MATERIAL FOR THE TASK below:

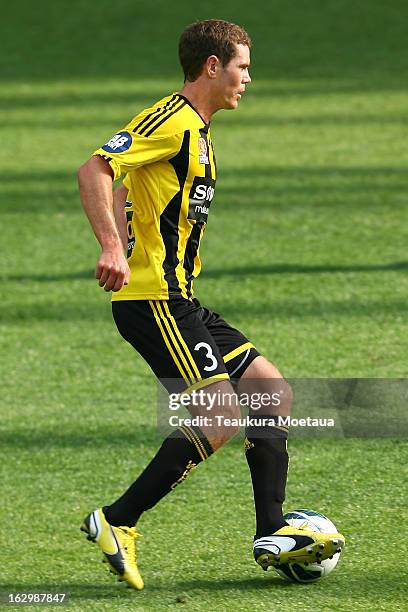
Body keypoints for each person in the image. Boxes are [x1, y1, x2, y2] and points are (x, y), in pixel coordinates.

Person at [77, 19, 344, 590]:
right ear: (211, 67)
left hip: (183, 299)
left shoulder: (198, 131)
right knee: (220, 417)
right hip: (154, 300)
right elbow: (96, 168)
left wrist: (128, 222)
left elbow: (130, 180)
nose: (248, 77)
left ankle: (272, 531)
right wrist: (111, 246)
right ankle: (116, 520)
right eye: (242, 66)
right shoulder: (171, 120)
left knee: (271, 392)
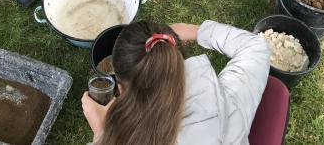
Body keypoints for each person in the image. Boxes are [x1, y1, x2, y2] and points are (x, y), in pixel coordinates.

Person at [82, 20, 273, 144]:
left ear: (121, 88)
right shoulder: (231, 101)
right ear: (175, 62)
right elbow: (256, 46)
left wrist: (101, 130)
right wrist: (196, 31)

End of MATERIAL FOR THE TASK.

__WHAT IS BEING ASKED__: Your answer must consist of the entries, unchanged, with no pictures in it.

__REPLY TO THE EXERCISE__:
Body keypoints for each person in the image. Boxes are [x1, y1, x2, y2] and points are (x, y), in pixel coordinates.

Person at [77, 19, 344, 590]:
right ear: (211, 67)
left hip: (183, 299)
left shoulder: (198, 131)
right knee: (220, 417)
right hip: (154, 300)
right elbow: (96, 168)
left wrist: (128, 222)
left elbow: (130, 180)
nose: (248, 77)
left ankle: (272, 531)
right wrist: (111, 246)
right ankle: (116, 520)
right eye: (242, 66)
right shoulder: (171, 120)
left knee: (271, 392)
Body keypoints for each person in the image. Boxes are [x1, y1, x2, y2] and points are (x, y), in pixel coordinates.

Person at [82, 20, 273, 144]:
left ear: (121, 88)
right shoulder: (231, 101)
right ear: (175, 62)
right elbow: (256, 46)
left wrist: (101, 130)
right wrist: (196, 31)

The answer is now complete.